The Memorial Union as it stands today has not been renovated since 1992. Photo by Ethan Pellegrino.
Renovations to the Memorial Union have been indefinitely delayed due to construction of a new health and counseling center taking priority.
According to Memorial Union Director Carl Stiles, the University has been discussing renovating the student hub for at least two years. Although no plan has been finalized yet, some of the proposed renovations include the creation of more student organization spaces, unifying the appearance of the building’s exterior, replacing the roof, creating storage space and raising the courtyard outside the Ram’s Den so it is more level.
Director of Planning and Real Estate Development Ryan Carillo said that the main goal of the renovations is “compartmentalizing” sections of the building, so similar services are located in certain wings, and are open for different hours. He described initial plans for construction as “broad brush,” and adding about 9,000 square feet to the existing 133,000 square-foot building.

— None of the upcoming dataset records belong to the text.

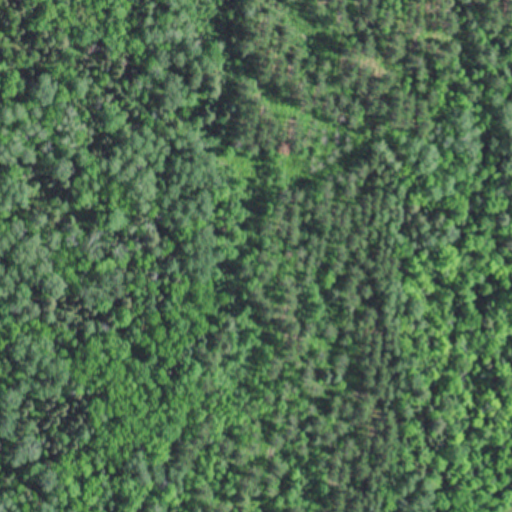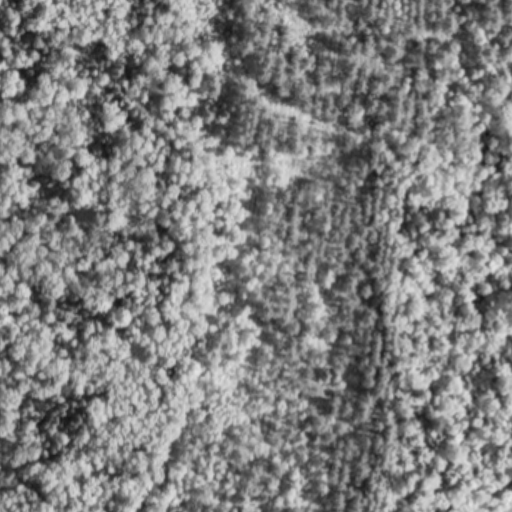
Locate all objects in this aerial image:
park: (431, 473)
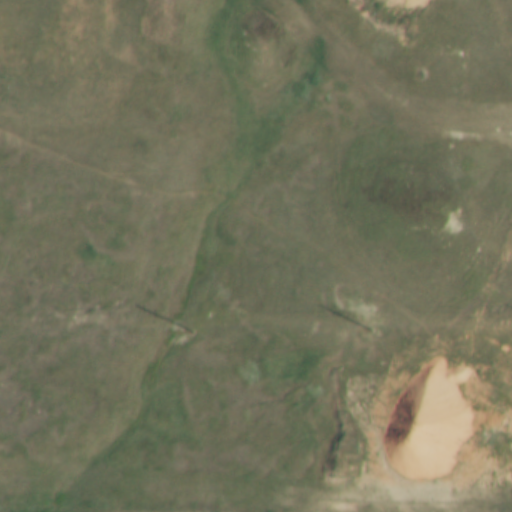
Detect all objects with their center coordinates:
quarry: (429, 430)
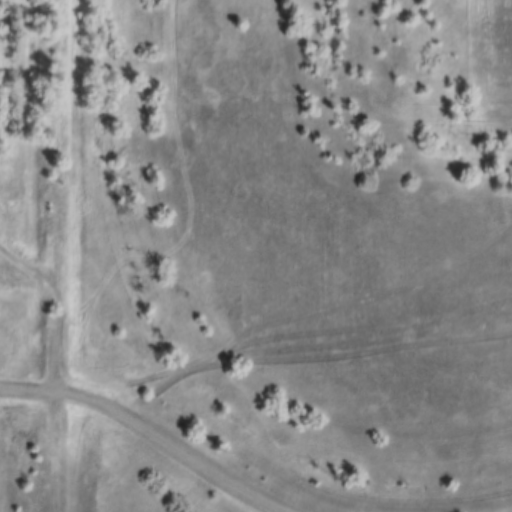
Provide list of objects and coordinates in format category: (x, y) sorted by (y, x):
road: (164, 447)
road: (82, 448)
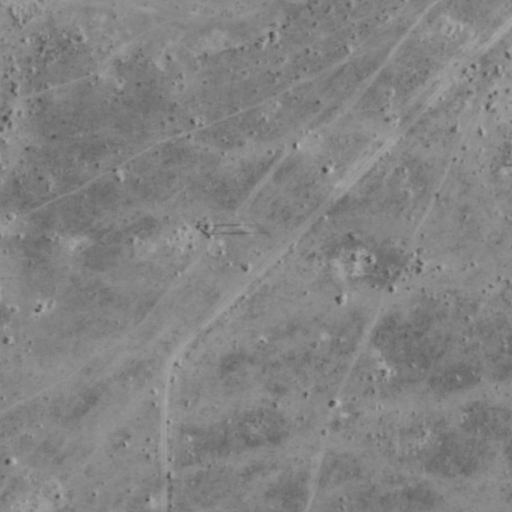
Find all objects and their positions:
power tower: (242, 230)
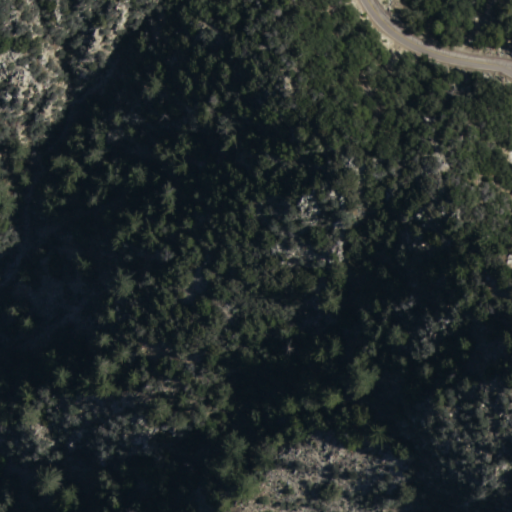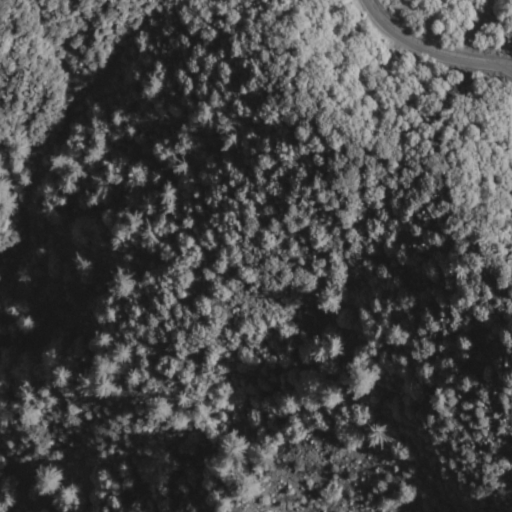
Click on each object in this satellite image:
road: (431, 51)
road: (438, 129)
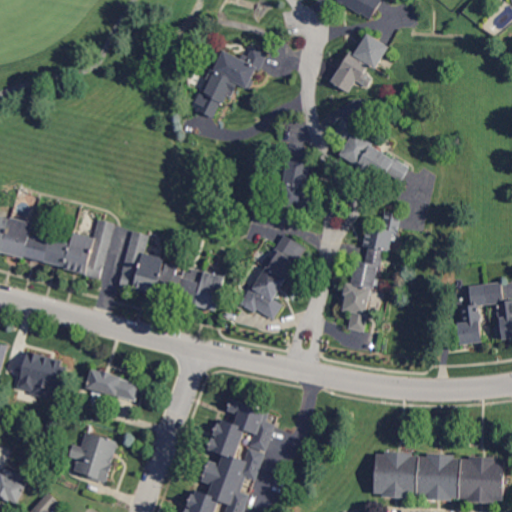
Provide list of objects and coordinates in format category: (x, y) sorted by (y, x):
building: (373, 2)
building: (365, 6)
building: (360, 7)
building: (363, 62)
building: (361, 63)
building: (243, 66)
road: (82, 67)
building: (229, 77)
building: (219, 93)
road: (259, 129)
building: (355, 143)
building: (371, 155)
building: (385, 165)
building: (299, 166)
road: (330, 181)
building: (297, 184)
park: (176, 198)
building: (294, 202)
building: (4, 230)
building: (21, 236)
building: (382, 238)
building: (40, 243)
building: (57, 243)
building: (61, 249)
building: (93, 250)
building: (286, 259)
building: (144, 266)
building: (369, 269)
building: (366, 274)
building: (167, 275)
building: (276, 276)
building: (171, 279)
building: (191, 285)
building: (266, 288)
building: (212, 290)
building: (358, 304)
building: (484, 311)
building: (485, 312)
building: (3, 355)
building: (3, 356)
road: (246, 357)
building: (45, 372)
building: (41, 374)
building: (114, 384)
building: (114, 384)
road: (504, 384)
road: (173, 430)
road: (288, 444)
building: (97, 455)
building: (95, 456)
building: (233, 459)
building: (235, 459)
building: (441, 476)
building: (441, 476)
building: (12, 484)
building: (13, 484)
building: (47, 504)
building: (48, 504)
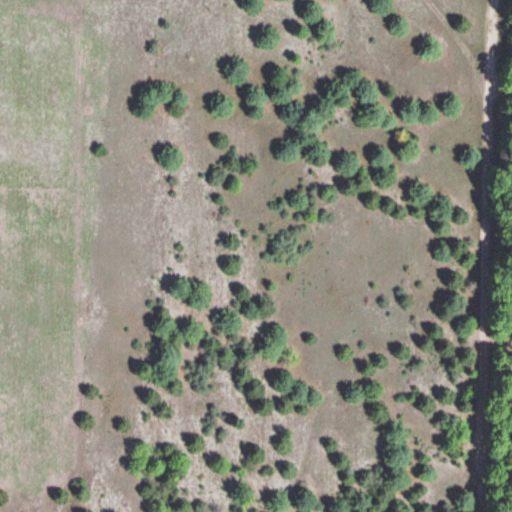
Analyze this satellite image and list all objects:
road: (491, 255)
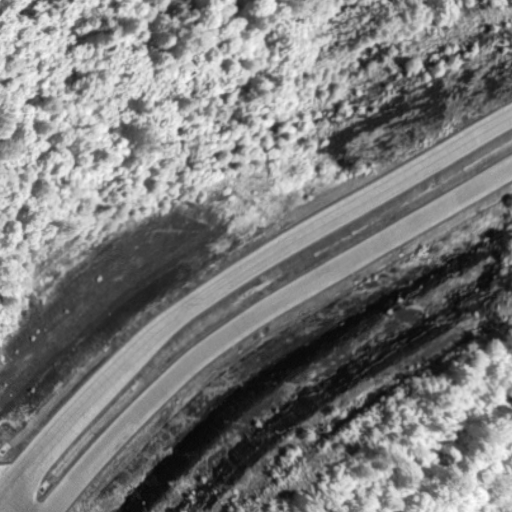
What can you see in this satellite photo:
road: (237, 293)
road: (266, 317)
quarry: (338, 381)
road: (6, 488)
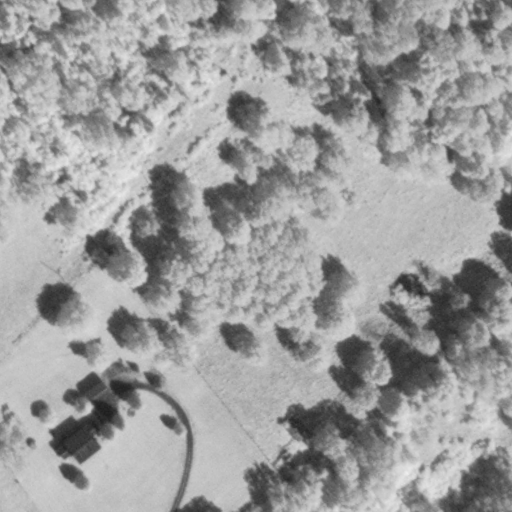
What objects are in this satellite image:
road: (184, 413)
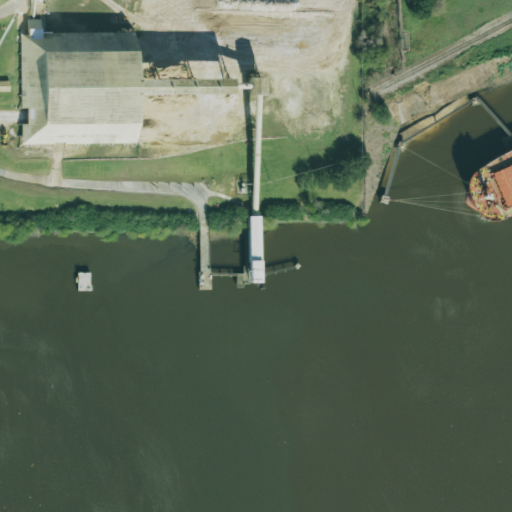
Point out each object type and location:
railway: (440, 56)
building: (77, 86)
road: (327, 134)
road: (102, 195)
building: (253, 241)
river: (256, 485)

“A lot of it is moving space around so it’s more accessible for students,” Carillo said. “We’re thinking of moving dining services downstairs, repurposing that area as a larger function space near the pool tables, repurposing sections of the building into zones with different hours and providing outside vendor and retail space. And an addition would provide more space for activities, but also outside of the bookstore there is the depressed courtyard area.”
The Memorial Union was originally built in 1954. In 1964 the University added an expansion that includes what is now the Ram’s Den and the bookstore, and in 1992 they opened an addition to the western side of the Memorial Union, creating atriums and offices.
The renovations are expected to cost between $60 million and $70 million dollars and would take approximately five years to complete, according to Stiles, since the University wants students to be able to use parts of the Union even when others are under construction. However, the project, as well as construction of a new health and counseling center, could not be funded by the state since both are considered “supplementary services” to the University.
“Both Health Services and the Memorial Union are both classified as auxiliary services, meaning we receive no money from the state or from tuition,” Stiles said. “The funding is all based upon student fees. So, to do both projects we have to increase the fees. And we didn’t want students to have both increased in the exact same time because it’s a lot. So we delayed the Memorial Union [renovations]. “
University President David Dooley explained that particularly during the COVID-19 pandemic and its impact on the economy, the University wanted to keep student fees low.
“We had a great deal of money on hand and cash that we were going to use to get both those projects started,” Dooley said. “And one of the outcomes of COVID is we’ve had to use a lot of that money both to give refunds to students halfway through spring break and a number of other things that were necessary because of the pandemic. So that is going to delay the start of the project a little bit because it will take us time to rebuild that cash back up so that we can make those essential down payments on the design and construction of both those buildings. And the point there is to keep the amount of borrowing we have to do and therefore keep the student fees as low as we possibly can.”
Carillo made it clear that the decision to prioritize health services and counseling over the Memorial Union was made before the COVID-19 pandemic swept through. He did acknowledge that the pandemic delayed construction of a new health services center, which in turn pushed back the Memorial Union’s construction timeline. Stiles said that the Union’s construction timeline is about one year behind that of the new health services building.
Stiles also explained that the University is taking initial steps to give parts of the Union a small facelift, including repainting walls and installing new projectors.
The aftermath of the COVID-19 pandemic will definitely impact the final design of the renovations, according to both Stiles and Carillo.
“[Heating, ventilation and air conditioning] will be very different post-COVID and whether or not we have ionization systems that can disinfect air streams will definitely be impacted,” Carillo said. “How we lay out retail, social spaces being impacted in layout, that can all change due to COVID. But I think we’re too close to the pandemic to understand exactly what that will all mean, because frankly, that’s to be determined.”
Carillo concluded that renovating the Memorial Union is important because it is a tentpole for many students’ campus experience.
“I think it’s a wonderful project that will have an effect on the whole student body,” Carillo said. “Unlike some of the other projects we do, for example [Housing and Residential Life] projects, they only impact those who live on campus. But the Memorial Union impacts all students, all students have equal access to that building, and it’s an exciting project to do, and we’ll produce student space we don’t currently have on campus.”